● **Work request**
Every line in the listing below from the one with "REDE-273, status: Backlog -> Ready" through the one with "REDE-285, owner: Maria -> Frida" is to be reproduced exactly, both ends included; leave out the rest.

● **Supplied data**
[Start of section]

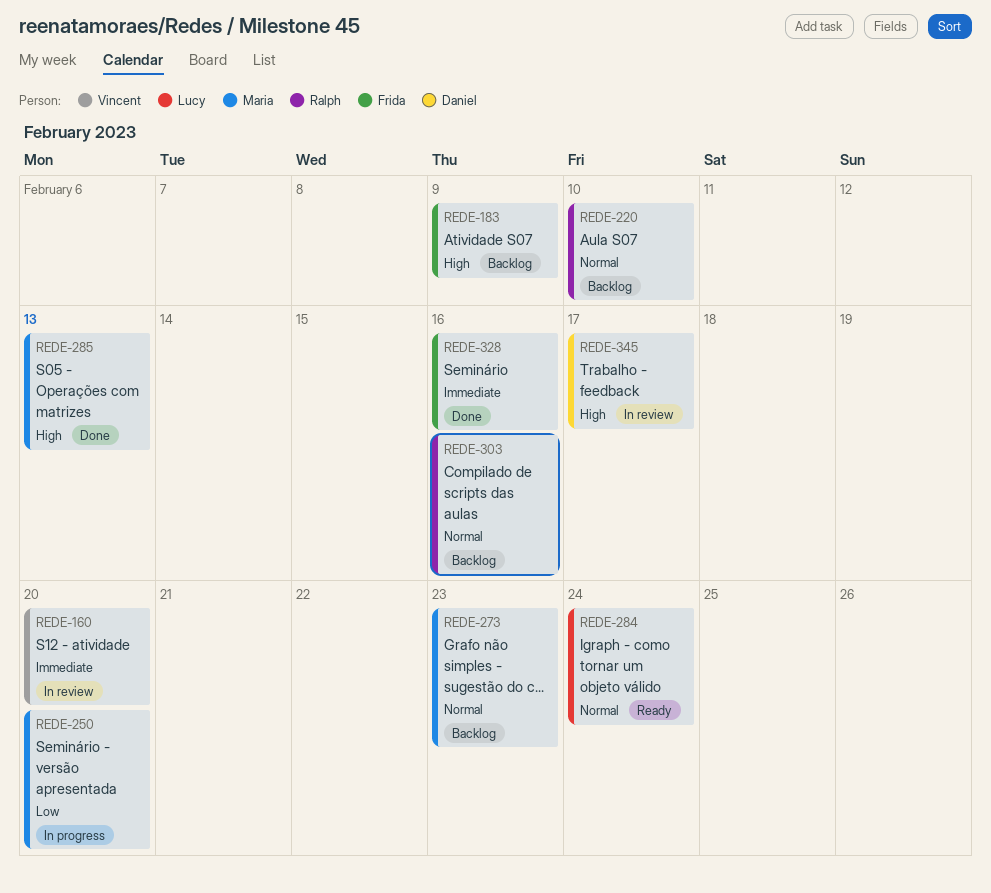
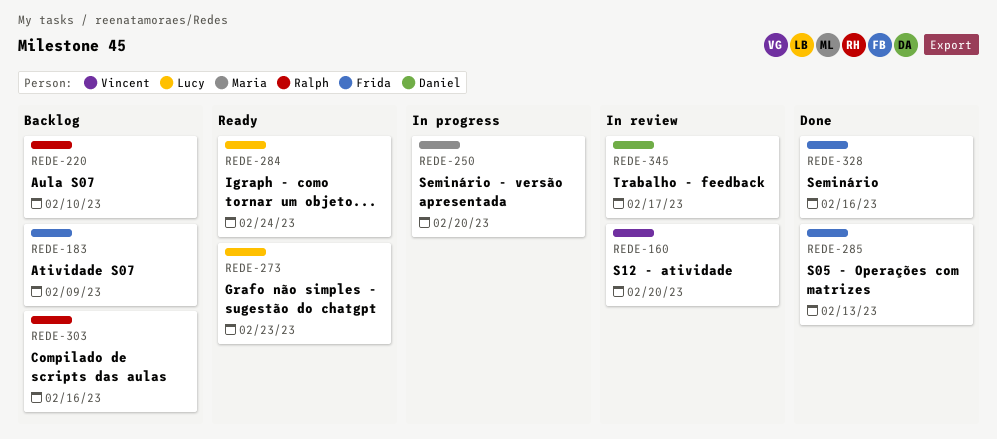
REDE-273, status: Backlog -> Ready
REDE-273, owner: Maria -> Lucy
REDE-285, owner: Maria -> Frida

[End of section]
[Start of section]

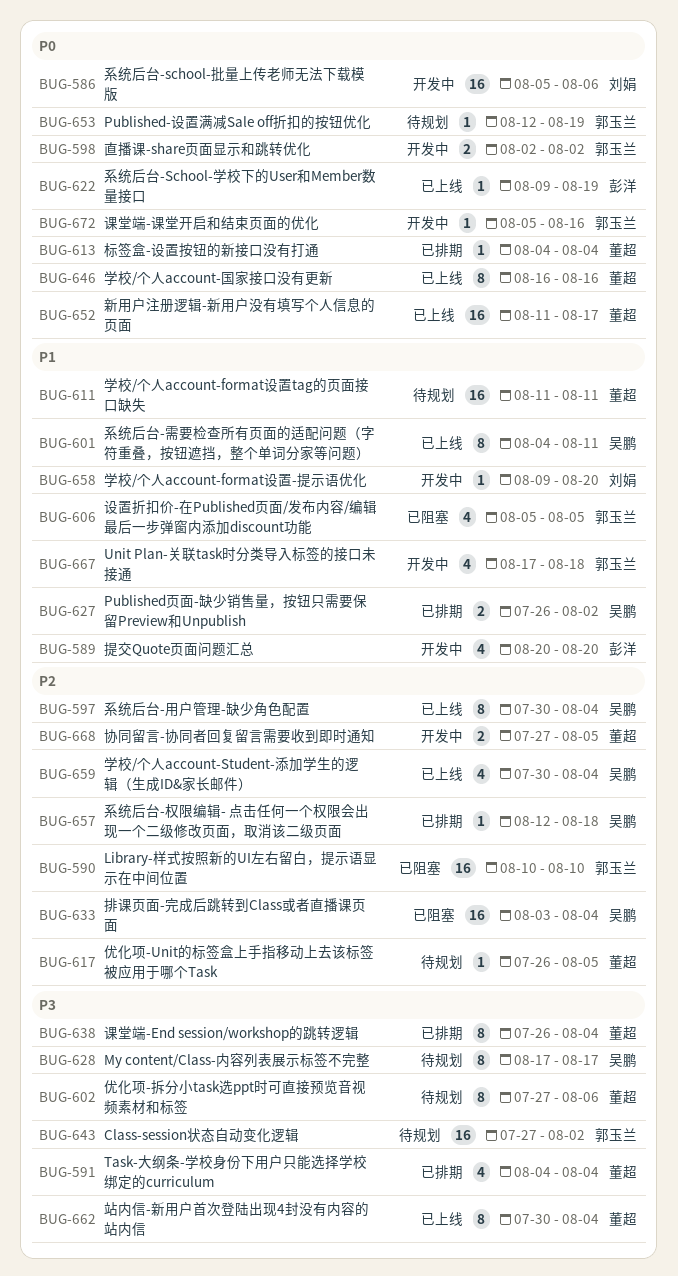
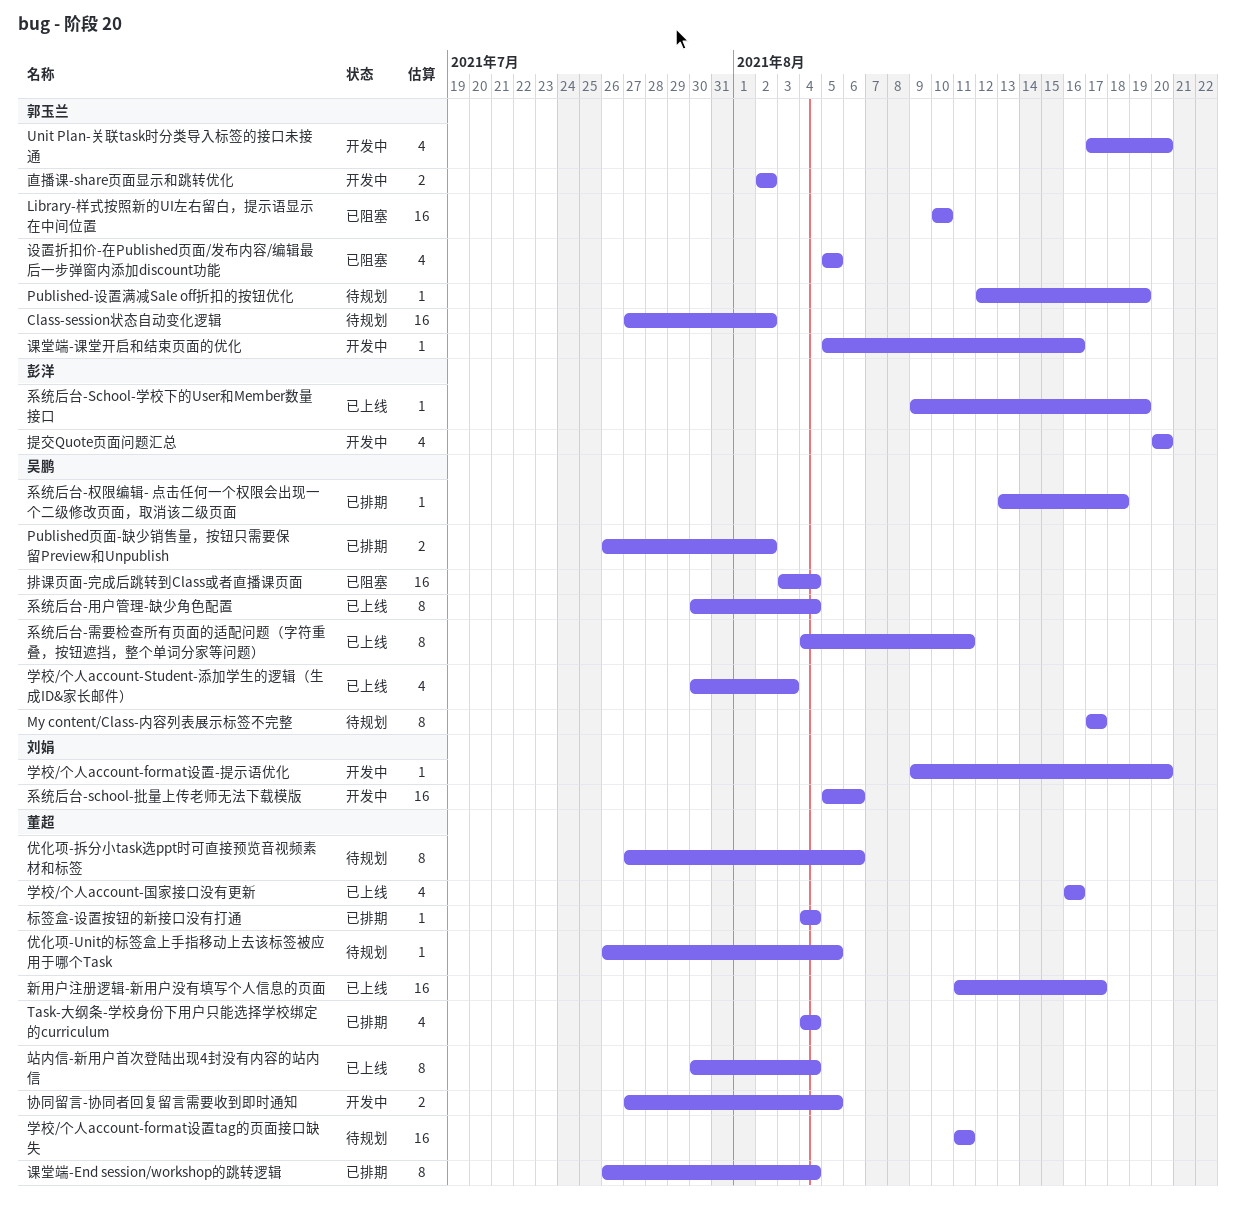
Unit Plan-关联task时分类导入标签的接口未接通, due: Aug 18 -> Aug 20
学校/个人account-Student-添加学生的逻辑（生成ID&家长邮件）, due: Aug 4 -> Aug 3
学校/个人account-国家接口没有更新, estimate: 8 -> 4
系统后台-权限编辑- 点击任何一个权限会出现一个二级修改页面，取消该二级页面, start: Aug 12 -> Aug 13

[End of section]

● **Problem solution**
REDE-273, status: Backlog -> Ready
REDE-273, owner: Maria -> Lucy
REDE-285, owner: Maria -> Frida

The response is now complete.